Department of Biomedical Informatics, Harvard Medical School, Boston, MA, USA; Equal contributions.
Department of Biomedical Informatics, Harvard Medical School, Boston, MA, USA; Bioinformatics and Integrative Genomics PhD Program, Harvard Medical School, Boston, MA, USA; Equal contributions.
Trends Genet. 2018 Jul;34(7):545-557. doi: 10.1016/j.tig.2018.04.003. Epub 2018 May 3.

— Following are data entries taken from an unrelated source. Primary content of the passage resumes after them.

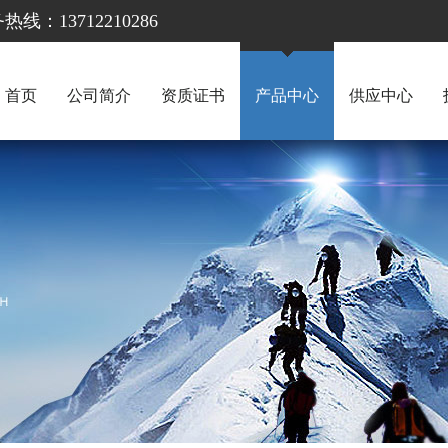
13712210286
首页
公司简介
资质证书
产品中心
供应中心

Somatic mutations have been studied extensively in the context of cancer. Recent studies have demonstrated that high-throughput sequencing data can be used to detect somatic mutations in non-tumor cells. Analysis of such mutations allows us to better understand the mutational processes in normal cells, explore cell lineages in development, and examine potential associations with age-related disease. We describe here approaches for characterizing somatic mutations in normal and non-tumor disease tissues. We discuss several experimental designs and common pitfalls in somatic mutation detection, as well as more recent developments such as phasing and linked-read technology. With the dramatically increasing numbers of samples undergoing genome sequencing, bioinformatic analysis will enable the characterization of somatic mutations and their impact on non-cancer tissues.
体细胞突变在癌症领域已经得到了广泛的研究。最近的研究表明,高通量测序数据可用于检测非肿瘤细胞中的体细胞突变。分析这些突变可以帮助我们更好地了解正常细胞中的突变过程,探索发育中的细胞谱系,并研究与年龄相关疾病的潜在关联。我们在这里描述了在正常和非肿瘤疾病组织中描述体细胞突变的方法。我们讨论了体细胞突变检测中的几种实验设计和常见陷阱,以及最近的发展,如相位和链接读取技术。随着越来越多的样本进行基因组测序,生物信息学分析将能够描述体细胞突变及其对非癌症组织的影响。